- A House Committee on Education and the Workforce subcommittee heard testimony on paid leave and workplace flexibility Wednesday. Committee chairman Rep. Tim Walberg (R-MI), said federal action is necessary to address the growing patchwork of state and local paid leave laws. There are eight states and more than 30 localities with paid leave laws on the books, he noted in his statement. "By contrast, 20 states have bans against local paid sick leave laws."
- Testifying on behalf of the Society for Human Resource Management, Angie Schaefer, vice president of HR at Safety National in St. Louis, told the subcommittee that public policy on paid leave in the U.S. is behind the times.

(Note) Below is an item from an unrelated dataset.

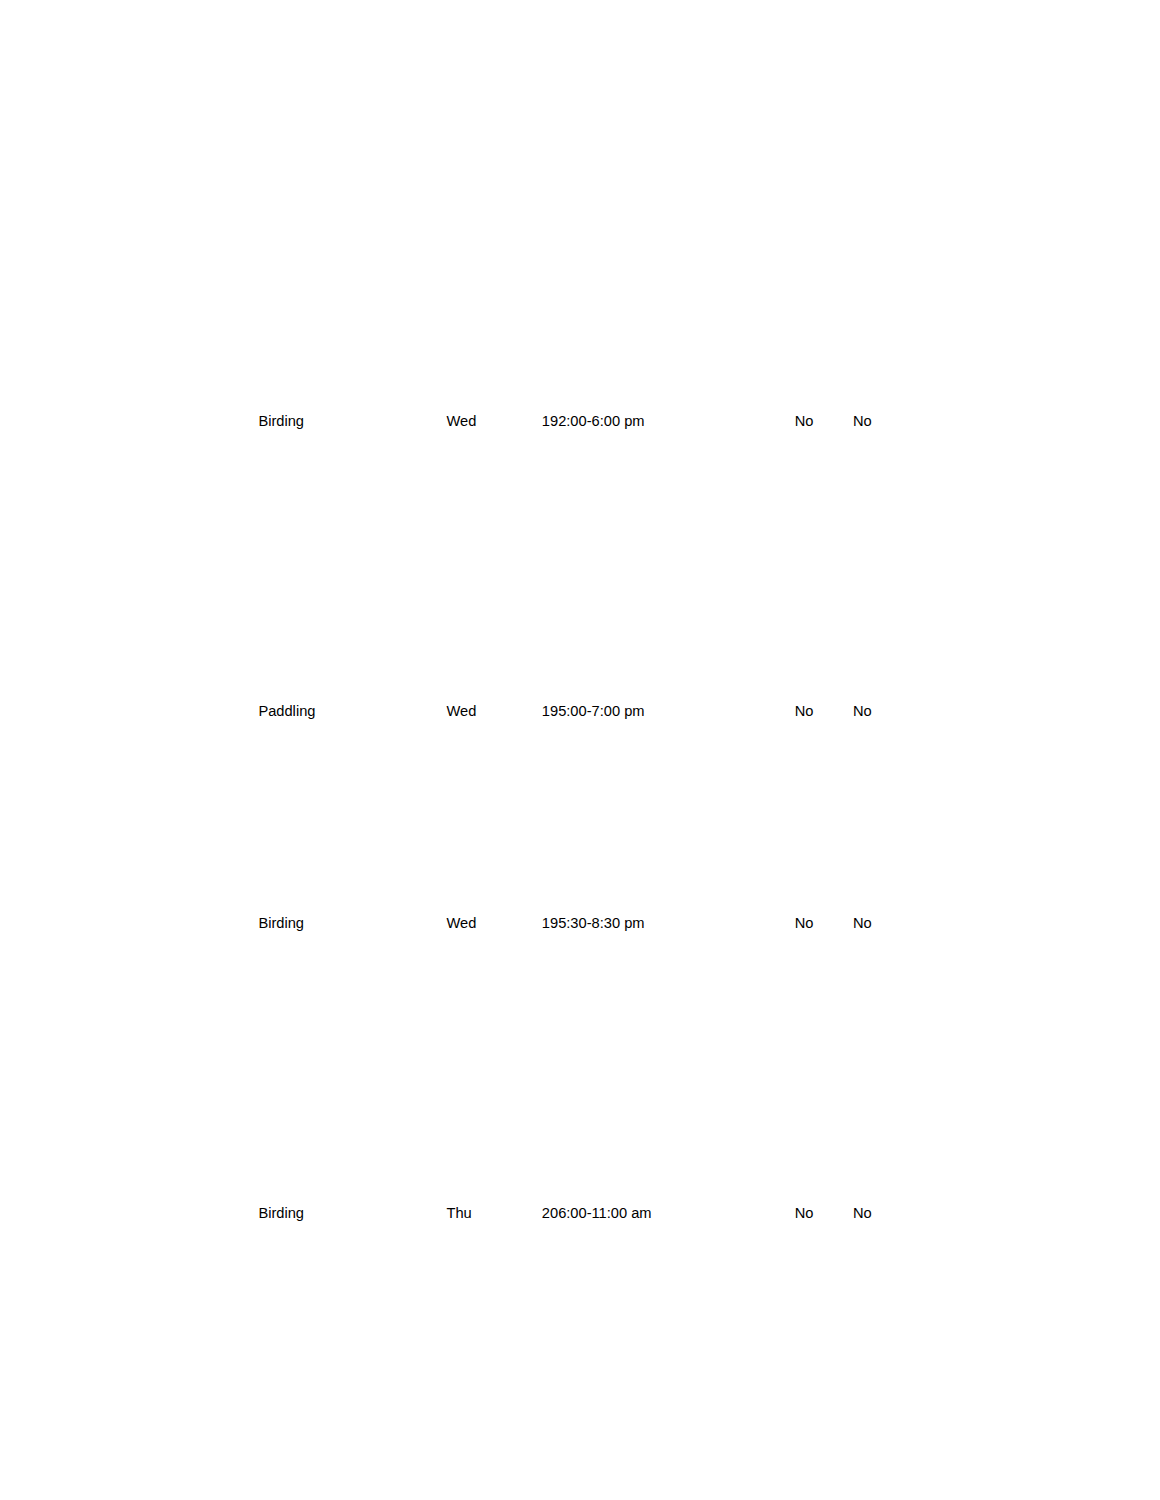| Birding | Wed | 19 | 2:00-6:00 pm | No | No |
| Paddling | Wed | 19 | 5:00-7:00 pm | No | No |
| Birding | Wed | 19 | 5:30-8:30 pm | No | No |
| Birding | Thu | 20 | 6:00-11:00 am | No | No |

She also agreed with Walberg that it has become costly and burdensome to administer the various laws.
- Hans Riemer, president of the Montgomery County Council in Maryland, spoke against federal intervention, particularly a proposal that would allow employers to opt out of state and local laws in exchange for providing a set amount of leave and a flexibility option. "[T]here is absolutely no reason to enable employers to evade our state and local workplace laws," his written testimony says. "Our decisions are sound and they work just fine for our community and our employers."
Riemer was talking about the Workflex in the 21st Century Act, a SHRM-backed bill recently introduced in Congress. The bill would create an optional program that would base paid-time-off requirements on the size of an employers' workforce, employees' tenure and their hours worked. The flexible work option could include a compressed work schedule, a biweekly work program, a telecommuting program, a job-sharing program, flexible scheduling or a predictable schedule.
SHRM says the bill is necessary to allow employers to opt-out of the patchwork of state and local leave laws. But that's not the only patchwork employers are facing. A recent poll of HR Dive readers found that 53% of respondents say that dealing with state and local laws is their biggest compliance challenge. And experts say it's only going to get worse.